学区からすごく離れた場所のこともあったし、マンションの一室の時もあれば、保育園の2階という時もありました。

この、保育園の2階。
赤ちゃんがいっぱいいたのです。
わたしはそこに居るのが大好きでした。

当時の学童保育は、だいぶゆるい感じだったので、みんなで図書館に行くとか、イベント的な予定がない時は、普通に自宅に帰宅するみたいに、それぞれランドセルを置いたら、公園に行ってもいいし、友達の家に行ってもいい。

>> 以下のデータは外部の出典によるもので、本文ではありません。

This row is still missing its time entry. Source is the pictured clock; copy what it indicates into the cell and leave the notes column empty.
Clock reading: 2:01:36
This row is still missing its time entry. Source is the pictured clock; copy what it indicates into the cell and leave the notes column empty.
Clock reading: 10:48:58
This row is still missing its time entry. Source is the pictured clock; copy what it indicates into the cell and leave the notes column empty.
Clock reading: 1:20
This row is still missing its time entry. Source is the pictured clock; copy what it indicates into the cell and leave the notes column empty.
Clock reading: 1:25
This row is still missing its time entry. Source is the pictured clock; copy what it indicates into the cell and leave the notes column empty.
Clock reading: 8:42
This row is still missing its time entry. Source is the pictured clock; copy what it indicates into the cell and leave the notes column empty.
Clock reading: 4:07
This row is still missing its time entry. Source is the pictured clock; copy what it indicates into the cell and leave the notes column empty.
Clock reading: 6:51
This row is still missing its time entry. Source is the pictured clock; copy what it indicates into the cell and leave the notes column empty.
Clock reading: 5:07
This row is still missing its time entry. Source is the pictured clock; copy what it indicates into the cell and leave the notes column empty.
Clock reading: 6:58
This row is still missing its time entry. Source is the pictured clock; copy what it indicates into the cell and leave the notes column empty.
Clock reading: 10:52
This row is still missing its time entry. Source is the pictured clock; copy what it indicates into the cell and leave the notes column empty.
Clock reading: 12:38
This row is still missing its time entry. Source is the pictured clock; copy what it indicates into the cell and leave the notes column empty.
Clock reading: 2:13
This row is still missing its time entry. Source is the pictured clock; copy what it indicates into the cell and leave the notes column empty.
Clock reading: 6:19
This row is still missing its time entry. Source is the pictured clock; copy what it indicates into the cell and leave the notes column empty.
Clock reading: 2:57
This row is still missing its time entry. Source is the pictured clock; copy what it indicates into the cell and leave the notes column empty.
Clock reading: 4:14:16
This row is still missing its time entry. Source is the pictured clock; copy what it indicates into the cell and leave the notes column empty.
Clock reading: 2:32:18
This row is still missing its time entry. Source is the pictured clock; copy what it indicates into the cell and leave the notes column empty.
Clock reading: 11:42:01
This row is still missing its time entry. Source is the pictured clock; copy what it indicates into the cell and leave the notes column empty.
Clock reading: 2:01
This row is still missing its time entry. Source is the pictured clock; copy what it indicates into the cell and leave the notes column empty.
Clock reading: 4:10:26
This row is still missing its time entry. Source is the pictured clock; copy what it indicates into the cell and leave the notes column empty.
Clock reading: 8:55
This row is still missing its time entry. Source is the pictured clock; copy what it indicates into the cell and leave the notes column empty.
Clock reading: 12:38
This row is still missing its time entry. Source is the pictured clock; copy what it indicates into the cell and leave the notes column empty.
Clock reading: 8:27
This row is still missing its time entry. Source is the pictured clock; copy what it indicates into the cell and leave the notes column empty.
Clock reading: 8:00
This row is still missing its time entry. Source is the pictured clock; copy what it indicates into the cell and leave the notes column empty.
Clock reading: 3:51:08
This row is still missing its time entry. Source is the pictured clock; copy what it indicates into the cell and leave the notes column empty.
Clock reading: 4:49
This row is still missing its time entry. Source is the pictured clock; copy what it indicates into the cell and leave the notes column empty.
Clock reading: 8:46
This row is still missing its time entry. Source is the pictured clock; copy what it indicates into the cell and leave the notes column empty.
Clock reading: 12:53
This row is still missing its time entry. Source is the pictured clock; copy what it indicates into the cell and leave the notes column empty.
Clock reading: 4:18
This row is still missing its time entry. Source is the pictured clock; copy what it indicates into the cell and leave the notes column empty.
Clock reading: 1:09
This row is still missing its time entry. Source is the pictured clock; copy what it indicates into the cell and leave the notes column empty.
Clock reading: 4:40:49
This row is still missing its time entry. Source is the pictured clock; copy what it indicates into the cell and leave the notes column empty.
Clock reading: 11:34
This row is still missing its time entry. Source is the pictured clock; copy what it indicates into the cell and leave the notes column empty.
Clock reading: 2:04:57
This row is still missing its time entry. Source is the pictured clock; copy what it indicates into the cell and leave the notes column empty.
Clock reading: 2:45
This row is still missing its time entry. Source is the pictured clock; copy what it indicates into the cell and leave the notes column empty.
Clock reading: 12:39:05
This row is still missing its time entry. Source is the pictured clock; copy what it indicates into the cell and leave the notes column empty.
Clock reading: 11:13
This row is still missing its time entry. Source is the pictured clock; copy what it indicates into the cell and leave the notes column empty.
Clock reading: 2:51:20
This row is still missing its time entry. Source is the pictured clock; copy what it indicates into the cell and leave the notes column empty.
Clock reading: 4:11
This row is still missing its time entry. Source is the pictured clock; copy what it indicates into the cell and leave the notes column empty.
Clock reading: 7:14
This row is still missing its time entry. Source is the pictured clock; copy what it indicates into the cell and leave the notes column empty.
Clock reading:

そんな感じなので、決められた時間になるまでは大抵みんな外に出掛けて行きました。

でも、場所が保育園の2階だった時は、わたしはどこにも出掛けず、ずっと赤ちゃんと一緒にいました。
おむつ替えを手伝わせてもらったりもしましたが、たぶん先生達にとっては邪魔でしかなかったと思います。

ただひたすらに
かわいくて、不思議な生き物。
とにかく赤ちゃんを見ていたり、
赤ちゃんに触れたりすること以上に魅力的なものなんて、当時の自分にはありませんでした。

しかも、当時は家にも赤ちゃんがいました。

小学生になる前
わたしは母子家庭だったのですが、
小学生になるタイミングで父親と新しいお母さんのところに行くことになりました。

父親に引き取られるまで
月一くらいで赤ちゃんに会っていました。
新しいお母さんは赤ちゃんと一緒でした。

お父さんが一緒でお母さんが違う
カンタンに言うと腹違いのその赤ちゃんは、それはもうおそろしくかわいかったのです。

髪の毛が、それまで自分が見たこともないくらいフワフワで、ひと目でトリコになってしまいました。
弟は天パだったのです。

父親の元へ行くことを承諾したのも
あの天使と暮らせるなら
それは是非に!!!!

幼少期の記憶が、本当に全くと言っていいほど無くて、ほとんど何も思い出せないのですが、
天使に一目惚れしたことはよく覚えています。

お姉ちゃんと呼ばれることも
嬉しかったり、誇らしかったり
慣れてくるとめんどくさかったり。

小さい子の面倒をみたりするのはずっと好きでした。

だから、自分でも不思議でした。
子供が嫌いなわけじゃない。
むしろ好きなくらいなのに、
どうして自分は
「母親にならないんだろう?」

色々ありましたし、新しい家庭の環境も、すんなりと結婚や出産に憧れを持てるようになるとは、ちょっと思えない環境だったかもしれません。

不思議だったのは
「母親になりたくない」
「出産は嫌だ、こわい」
そう思っていたのではなく
なんていうか
もっとずっと、当然すぎることみたいに
「母親になることはない」
そう思っていたことです。

どうしてなのか
未だに謎です。



息子がみつけた 赤ちゃん虹




そして
予想外に母親になりました。
ほとんど 突発事故のように
と思うくらいです。

こういうことも
実はぜんぶ
シナリオ通り。
自分が決めてきたこと
なのだとしても

さっき
ちょっと、ハッとしたんです。

ベランダで植物に水やりをしていました。
息子が声をかけてきたのです。

「雨ふってるー?」
      「降ってるよ」
「だねー。音するもんね」



息子が赤ちゃんの時、
母親になる準備が
全くできていなかった自分は、
あの時代をどうやって乗り越えたのか、もう全然細かいことは思い出せないのですが、
その赤ちゃん時代に
「生き物」から「人間」になった!
みたいに感じた瞬間のひとつが
「会話ができるようになった時」
でした。

毎日24時間一緒に居るので
そこに「言葉」や他のわかりやすい意思表示が無くても、汲み取れる、伝わり受け取れることや
「伝わっているな」
と確信できるようになったことはありました。

当時の、いや今もですが
「母親をやってない時間」
の方が遥かに長くて
「言葉」や「明確で分かりやすい意思表示」を通して他人と関わっていた時間しかなかった自分の日常に、
全く未知の世界とそれに伴って、ほぼ強制的に鍛えられた何か、新しく開発を余儀なくされた部分、筋肉みたいなもの。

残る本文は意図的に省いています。